Brooks’ weakness is in coverage, where scouting profiles describe him as tight in the hips and displaying only average ball skills. There are not many clips of Brooks playing two-high safety on his highlight reel. Almost every stand-out play he makes comes when he is rolled up in the alley or at the second level somewhere. This may be where Brooks potentially “busts” on the boom or bust spectrum. A safety with weak cover skills doesn’t last long in the NFL. That could indeed be the case with Brooks, and is likely why he was still available in the 6th round.

My sense, however, is the Steelers did not draft him to be a traditional deep safety. At 5’11-220, he has the frame to handle in-the-box duties at the second level. His blend of speed, toughness and tackling ability make him a great candidate to fill the nickel and dime backer role occupied last season by Mark Barron. This is the one area of immediate need on the defense and the Steelers do not have a player in-house to fill it. Ulysses Gilbert III, Marcus Allen and perhaps Terrell Edmunds are all candidates. But Gilbert and Allen are as unproven as Brooks and the Steelers seem to prefer keeping Edmunds at safety as much as possible.

Brooks’ case for the job resides in the fact he is faster and a better overall tackler than Allen and, at the second level, is likely a better coverage player than Gilbert. Brooks is also said to be an excellent blitzer. His closing speed certainly hints at potential in that area. Brooks may not lock down the job out of the gate but his tackling makes him a great candidate to play special teams while he learns the sub-package linebacker role. I would not be surprised if by mid-season he had worked himself into the rotation. He could develop into a younger version of Barron, which wouldn’t be a bad thing at all.

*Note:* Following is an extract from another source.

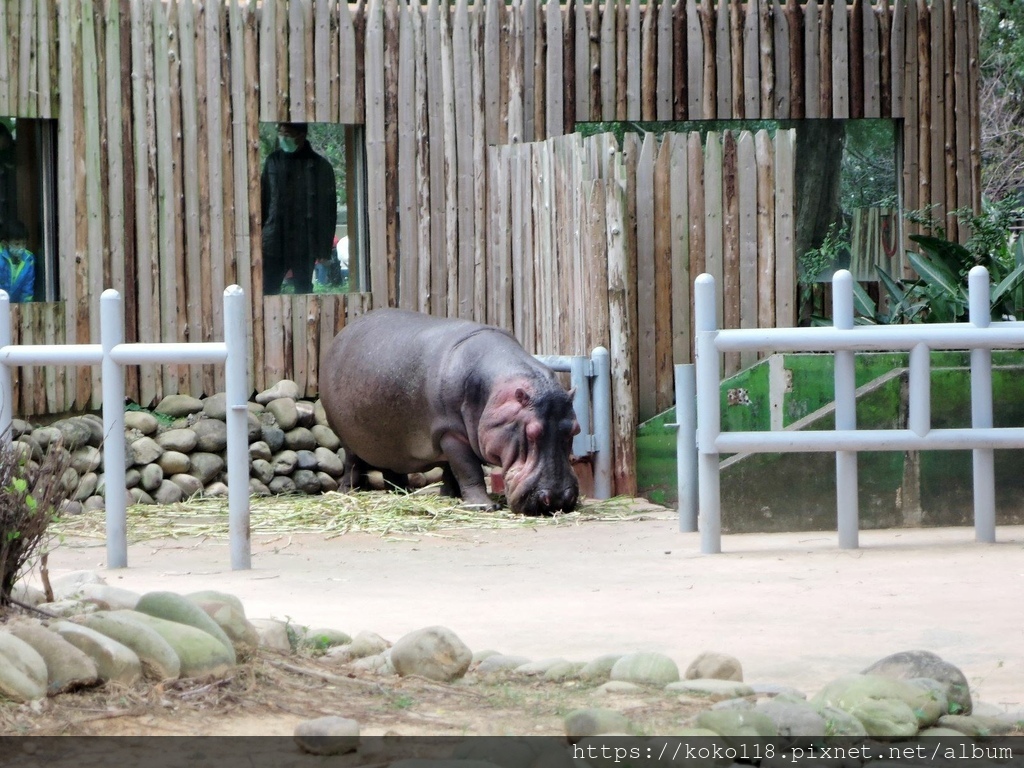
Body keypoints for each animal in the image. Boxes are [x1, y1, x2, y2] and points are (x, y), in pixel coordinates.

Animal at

A speedy running back unlike any other on the roster. An old-school, physical lineman with chip-on-the-shoulder motivation. A thick safety with the tackling chops to fill the sub-package linebacker role. The Steelers did a great job fortifying areas of weakness on day three of the draft. None of these players may become stars but all have the potential to be important contributors. Their selections solidify what should become an effective draft in Pittsburgh.